== DATA PROVIDED

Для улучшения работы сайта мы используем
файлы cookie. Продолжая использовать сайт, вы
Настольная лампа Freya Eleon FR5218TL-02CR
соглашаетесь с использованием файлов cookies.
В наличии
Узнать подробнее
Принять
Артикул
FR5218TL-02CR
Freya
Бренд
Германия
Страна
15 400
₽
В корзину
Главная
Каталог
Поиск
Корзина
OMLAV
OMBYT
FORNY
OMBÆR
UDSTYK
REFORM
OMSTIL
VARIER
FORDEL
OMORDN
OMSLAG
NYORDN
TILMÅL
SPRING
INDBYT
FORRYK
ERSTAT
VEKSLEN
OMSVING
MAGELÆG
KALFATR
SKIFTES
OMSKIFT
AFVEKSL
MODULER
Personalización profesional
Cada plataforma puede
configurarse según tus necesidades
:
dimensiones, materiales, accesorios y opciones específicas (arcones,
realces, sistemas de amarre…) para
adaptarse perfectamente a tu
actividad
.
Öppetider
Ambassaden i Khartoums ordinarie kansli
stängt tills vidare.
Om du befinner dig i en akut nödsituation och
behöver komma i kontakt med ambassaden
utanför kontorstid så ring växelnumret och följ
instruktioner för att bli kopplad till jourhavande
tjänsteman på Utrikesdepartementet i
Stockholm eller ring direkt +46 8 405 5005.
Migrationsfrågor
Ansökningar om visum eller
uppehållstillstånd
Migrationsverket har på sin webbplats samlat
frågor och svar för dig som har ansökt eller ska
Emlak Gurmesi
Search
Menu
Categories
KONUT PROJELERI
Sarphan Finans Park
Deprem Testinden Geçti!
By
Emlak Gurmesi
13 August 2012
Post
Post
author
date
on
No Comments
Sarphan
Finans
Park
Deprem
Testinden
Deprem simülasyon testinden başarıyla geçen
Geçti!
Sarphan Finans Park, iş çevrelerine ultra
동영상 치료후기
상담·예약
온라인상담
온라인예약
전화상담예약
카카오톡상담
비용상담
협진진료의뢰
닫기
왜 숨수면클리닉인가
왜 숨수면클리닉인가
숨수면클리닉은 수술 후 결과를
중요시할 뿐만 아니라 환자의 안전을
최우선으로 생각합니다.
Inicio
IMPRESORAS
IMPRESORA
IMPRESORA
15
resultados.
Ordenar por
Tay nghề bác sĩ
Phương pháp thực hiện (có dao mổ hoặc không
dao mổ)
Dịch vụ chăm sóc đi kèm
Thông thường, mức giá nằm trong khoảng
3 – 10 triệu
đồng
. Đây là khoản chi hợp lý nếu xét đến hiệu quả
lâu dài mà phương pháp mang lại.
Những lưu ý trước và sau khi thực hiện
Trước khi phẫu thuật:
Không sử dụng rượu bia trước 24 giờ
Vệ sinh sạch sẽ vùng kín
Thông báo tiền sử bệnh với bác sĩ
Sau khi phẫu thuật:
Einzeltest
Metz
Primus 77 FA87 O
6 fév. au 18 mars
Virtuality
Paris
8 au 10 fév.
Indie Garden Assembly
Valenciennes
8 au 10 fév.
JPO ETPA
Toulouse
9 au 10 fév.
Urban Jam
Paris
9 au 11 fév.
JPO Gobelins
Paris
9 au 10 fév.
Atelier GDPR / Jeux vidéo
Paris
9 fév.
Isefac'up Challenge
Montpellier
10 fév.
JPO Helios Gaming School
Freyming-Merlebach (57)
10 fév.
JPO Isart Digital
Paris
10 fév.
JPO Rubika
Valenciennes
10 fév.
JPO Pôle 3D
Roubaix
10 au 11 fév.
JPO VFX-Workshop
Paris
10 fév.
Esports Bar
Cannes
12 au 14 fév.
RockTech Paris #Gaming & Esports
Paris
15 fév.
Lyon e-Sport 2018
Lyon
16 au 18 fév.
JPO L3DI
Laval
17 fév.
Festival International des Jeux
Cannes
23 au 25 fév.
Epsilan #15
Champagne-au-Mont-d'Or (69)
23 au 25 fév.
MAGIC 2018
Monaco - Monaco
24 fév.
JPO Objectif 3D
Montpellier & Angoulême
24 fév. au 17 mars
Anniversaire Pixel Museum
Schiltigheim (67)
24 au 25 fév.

====
== DATA PROVIDED

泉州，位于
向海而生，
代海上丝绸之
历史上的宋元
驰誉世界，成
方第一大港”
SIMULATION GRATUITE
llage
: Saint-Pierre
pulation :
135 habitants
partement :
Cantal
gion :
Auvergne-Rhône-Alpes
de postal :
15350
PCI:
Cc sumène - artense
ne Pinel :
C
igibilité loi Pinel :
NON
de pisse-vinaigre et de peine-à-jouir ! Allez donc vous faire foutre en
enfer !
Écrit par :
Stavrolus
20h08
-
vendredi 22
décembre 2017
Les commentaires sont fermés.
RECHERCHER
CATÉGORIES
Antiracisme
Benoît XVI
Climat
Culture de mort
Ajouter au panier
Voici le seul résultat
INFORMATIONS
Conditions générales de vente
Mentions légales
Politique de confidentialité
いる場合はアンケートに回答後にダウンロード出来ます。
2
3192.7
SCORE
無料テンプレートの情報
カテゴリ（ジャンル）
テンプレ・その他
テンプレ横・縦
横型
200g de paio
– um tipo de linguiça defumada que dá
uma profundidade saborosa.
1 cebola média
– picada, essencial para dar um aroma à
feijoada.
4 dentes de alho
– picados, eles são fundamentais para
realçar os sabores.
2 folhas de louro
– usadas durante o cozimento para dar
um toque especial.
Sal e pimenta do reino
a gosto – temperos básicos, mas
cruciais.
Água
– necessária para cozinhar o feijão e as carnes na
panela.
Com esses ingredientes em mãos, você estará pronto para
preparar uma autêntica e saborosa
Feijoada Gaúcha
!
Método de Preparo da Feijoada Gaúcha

====

-- WHAT TO WORK ON --
Taking the line with "Sarphan Finans Park, iş çevrelerine ultra" as the first and the line with "Indie Garden Assembly" as the last, retype that stretch of the data above exactly, with no other lines.

-- SOLUTION TO THE PROBLEM --
Sarphan Finans Park, iş çevrelerine ultra
동영상 치료후기
상담·예약
온라인상담
온라인예약
전화상담예약
카카오톡상담
비용상담
협진진료의뢰
닫기
왜 숨수면클리닉인가
왜 숨수면클리닉인가
숨수면클리닉은 수술 후 결과를
중요시할 뿐만 아니라 환자의 안전을
최우선으로 생각합니다.
Inicio
IMPRESORAS
IMPRESORA
IMPRESORA
15
resultados.
Ordenar por
Tay nghề bác sĩ
Phương pháp thực hiện (có dao mổ hoặc không
dao mổ)
Dịch vụ chăm sóc đi kèm
Thông thường, mức giá nằm trong khoảng
3 – 10 triệu
đồng
. Đây là khoản chi hợp lý nếu xét đến hiệu quả
lâu dài mà phương pháp mang lại.
Những lưu ý trước và sau khi thực hiện
Trước khi phẫu thuật:
Không sử dụng rượu bia trước 24 giờ
Vệ sinh sạch sẽ vùng kín
Thông báo tiền sử bệnh với bác sĩ
Sau khi phẫu thuật:
Einzeltest
Metz
Primus 77 FA87 O
6 fév. au 18 mars
Virtuality
Paris
8 au 10 fév.
Indie Garden Assembly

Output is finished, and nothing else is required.